= Beginning of Section =

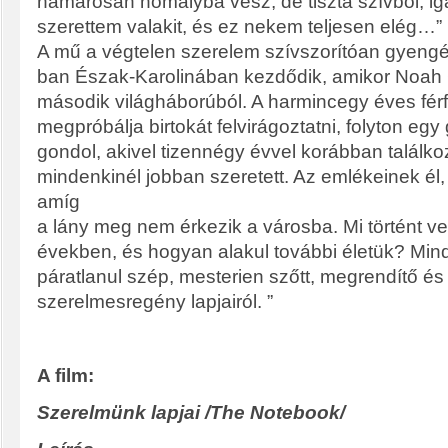
hamarosan homályba vész, de tiszta szívből, i
szerettem valakit, és ez nekem teljesen elég…”
A mű a végtelen szerelem szívszorítóan gyengé
ban Észak-Karolinában kezdődik, amikor Noah 
második világháborúból. A harmincegy éves férf
megpróbálja birtokát felvirágoztatni, folyton eg
gondol, akivel tizennégy évvel korábban találkoz
mindenkinél jobban szeretett. Az emlékeinek él
amíg
a lány meg nem érkezik a városba. Mi történt ve
években, és hogyan alakul további életük? Min
páratlanul szép, mesterien szőtt, megrendítő és
szerelmesregény lapjairól. ”
A film:
Szerelmünk lapjai /The Notebook/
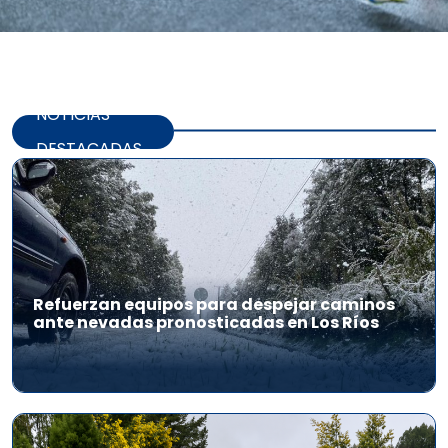
NOTICIAS
DESTACADAS
Refuerzan equipos para despejar caminos
ante nevadas pronosticadas en Los Ríos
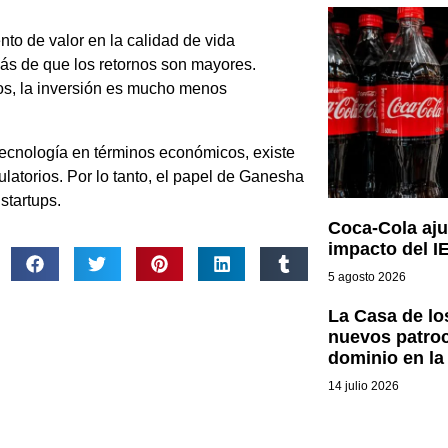
to de valor en la calidad de vida
ás de que los retornos son mayores.
tos, la inversión es mucho menos
otecnología en términos económicos, existe
ulatorios. Por lo tanto, el papel de Ganesha
startups.
Coca-Cola aju
impacto del I
5 agosto 2026
La Casa de l
nuevos patro
dominio en la 
14 julio 2026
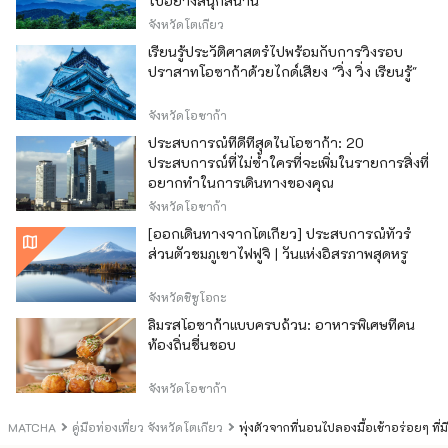
ไปอย่างสนุกสนาน
จังหวัดโตเกียว
เรียนรู้ประวัติศาสตร์ไปพร้อมกับการวิ่งรอบ
ปราสาทโอซาก้าด้วยไกด์เสียง "วิ่ง วิ่ง เรียนรู้"
จังหวัดโอซาก้า
ประสบการณ์ที่ดีที่สุดในโอซาก้า: 20
ประสบการณ์ที่ไม่ซ้ำใครที่จะเพิ่มในรายการสิ่งที่
อยากทำในการเดินทางของคุณ
จังหวัดโอซาก้า
[ออกเดินทางจากโตเกียว] ประสบการณ์ทัวร์
ส่วนตัวชมภูเขาไฟฟูจิ | วันแห่งอิสรภาพสุดหรู
จังหวัดชิซูโอกะ
ลิ้มรสโอซาก้าแบบครบถ้วน: อาหารพิเศษที่คน
ท้องถิ่นชื่นชอบ
จังหวัดโอซาก้า
MATCHA
คู่มือท่องเที่ยว จังหวัดโตเกียว
พุ่งตัวจากที่นอนไปลองมื้อเช้าอร่อยๆ ที่มี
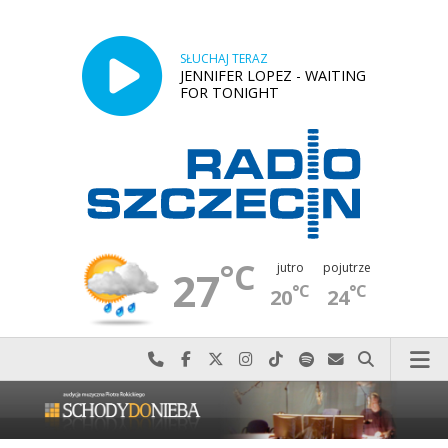
SŁUCHAJ TERAZ
JENNIFER LOPEZ - WAITING
FOR TONIGHT
°C
jutro
pojutrze
27
°C
°C
20
24
Najlepiej po prostu do nas zadzwoń
Odwiedź nas na Facebook-u
Odwiedź nas na X
Odwiedź nas na Instagram-ie
Odwiedź nas na TikTok-u
Szukaj nas na Spotify
Wyślij do nas w
Szukaj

= End of Section =

Find and copy every line in the entries above where the string "ดโตเก" occurs.

จังหวัดโตเกียว
คู่มือท่องเที่ยว จังหวัดโตเกียว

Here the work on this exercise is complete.